If the author wants to comment here and provide links to his sources, your correspondent will check the details further with someone who really knows their Atari history, otherwise we’ll have to assume it’s just another flight of fantasy.
Unfortunately, I found out that I wasn’t allowed to load a BASIC program from tape, then unplug the XC12 data recorder and plug in the SIO2SD Micro device with the computer still turned on, because this would probably cause damage to the computer or the SIO2SD Micro device.
Connecting and disconnecting I/O devices and computers when the power is on has always been frowned upon because it can potentially cause hardware damage, especially where there’s a voltage on one of the pins like the 5 volt line in the Atari 8-bit’s SIO port. That isn’t to say it can’t be done of course and many people did back in the day, just that there’s a degree of risk involved.
But the problem the author finds himself with is because the designer of the SIO2SD didn’t allow for the XC12 rather than the other way around; trying to blame a decision made two decades ago rather than the one taken on a far more recent design of a device that could have had two SIO ports like the disk drives it was emulating but didn’t is laughable at best. Some of the fault of course lies with the author for not checking before purchasing the SIO2SD to make sure what he wanted to do was actually viable.

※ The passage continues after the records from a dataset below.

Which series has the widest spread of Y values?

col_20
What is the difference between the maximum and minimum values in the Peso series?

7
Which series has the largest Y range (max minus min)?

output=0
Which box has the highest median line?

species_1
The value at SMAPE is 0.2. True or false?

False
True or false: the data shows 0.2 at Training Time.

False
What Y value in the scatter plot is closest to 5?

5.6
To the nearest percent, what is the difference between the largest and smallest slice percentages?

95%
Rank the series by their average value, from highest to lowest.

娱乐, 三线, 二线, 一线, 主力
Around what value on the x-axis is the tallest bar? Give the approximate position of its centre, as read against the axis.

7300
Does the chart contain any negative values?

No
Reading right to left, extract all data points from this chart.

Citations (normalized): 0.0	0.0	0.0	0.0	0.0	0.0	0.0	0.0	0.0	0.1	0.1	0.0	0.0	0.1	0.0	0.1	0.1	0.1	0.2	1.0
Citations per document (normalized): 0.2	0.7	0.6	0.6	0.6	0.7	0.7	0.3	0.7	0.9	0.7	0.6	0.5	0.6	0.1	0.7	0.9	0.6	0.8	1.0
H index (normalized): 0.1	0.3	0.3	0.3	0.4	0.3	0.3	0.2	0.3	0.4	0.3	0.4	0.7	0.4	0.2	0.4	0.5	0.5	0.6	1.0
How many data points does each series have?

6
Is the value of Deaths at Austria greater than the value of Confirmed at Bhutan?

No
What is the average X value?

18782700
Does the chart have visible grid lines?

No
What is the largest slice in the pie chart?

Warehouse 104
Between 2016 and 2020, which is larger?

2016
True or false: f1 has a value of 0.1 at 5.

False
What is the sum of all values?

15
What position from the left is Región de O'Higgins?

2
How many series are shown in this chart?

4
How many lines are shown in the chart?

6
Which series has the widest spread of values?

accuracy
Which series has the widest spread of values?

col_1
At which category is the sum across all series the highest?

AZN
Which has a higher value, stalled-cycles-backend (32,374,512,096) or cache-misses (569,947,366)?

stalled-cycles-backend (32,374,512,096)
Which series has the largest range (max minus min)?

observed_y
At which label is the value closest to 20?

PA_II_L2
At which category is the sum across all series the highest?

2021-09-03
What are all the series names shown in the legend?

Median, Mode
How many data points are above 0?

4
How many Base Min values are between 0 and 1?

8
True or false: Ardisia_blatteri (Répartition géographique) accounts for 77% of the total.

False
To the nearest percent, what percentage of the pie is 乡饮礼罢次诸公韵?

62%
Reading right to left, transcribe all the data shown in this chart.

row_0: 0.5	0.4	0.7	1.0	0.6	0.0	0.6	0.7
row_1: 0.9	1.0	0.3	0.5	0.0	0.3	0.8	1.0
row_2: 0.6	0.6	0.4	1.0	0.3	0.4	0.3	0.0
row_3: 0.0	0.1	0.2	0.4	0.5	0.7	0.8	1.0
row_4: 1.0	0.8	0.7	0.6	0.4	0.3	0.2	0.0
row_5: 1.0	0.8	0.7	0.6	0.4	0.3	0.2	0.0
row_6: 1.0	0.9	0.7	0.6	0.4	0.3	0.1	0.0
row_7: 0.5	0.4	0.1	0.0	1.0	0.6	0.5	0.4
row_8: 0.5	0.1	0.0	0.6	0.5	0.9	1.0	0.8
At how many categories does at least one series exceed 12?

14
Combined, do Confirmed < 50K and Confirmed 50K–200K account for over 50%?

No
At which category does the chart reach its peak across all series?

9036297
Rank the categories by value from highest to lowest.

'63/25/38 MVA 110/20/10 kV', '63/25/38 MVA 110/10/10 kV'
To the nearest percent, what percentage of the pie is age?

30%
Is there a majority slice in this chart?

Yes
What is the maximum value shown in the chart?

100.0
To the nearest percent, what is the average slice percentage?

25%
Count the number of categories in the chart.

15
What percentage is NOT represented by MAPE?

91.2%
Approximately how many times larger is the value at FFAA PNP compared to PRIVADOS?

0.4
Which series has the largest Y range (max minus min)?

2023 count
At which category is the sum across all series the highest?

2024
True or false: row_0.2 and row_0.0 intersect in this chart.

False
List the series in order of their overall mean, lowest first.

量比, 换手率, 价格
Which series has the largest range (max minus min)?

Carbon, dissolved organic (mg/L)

This means I’ve had to transfer programs by loading them, writing them down by hand, then typing them in again and saving them onto the SIO2SD Micro device!
Your correspondent tried to not laugh at this sentence but, sadly, it simply wasn’t possible; it would have been a crying shame if the listings being transferred were particularly long as well…
Another problem with the Atari 65XE compared with the 800XL is quality of construction. One morning, I turned on the 65XE and found the keyboard was totally dead! None of the keys were working at all. I managed to repair it myself after finding advice online, although I could never get the Select key to work again.
The machine in question is well over a quarter of a century old and, although users have looked after their 8-bit computers and consoles well to keep them running this long, they are still well past what their active lifespan was meant to be; expecting a machine that old to function flawlessly is perilously close to idiotic on the author’s part.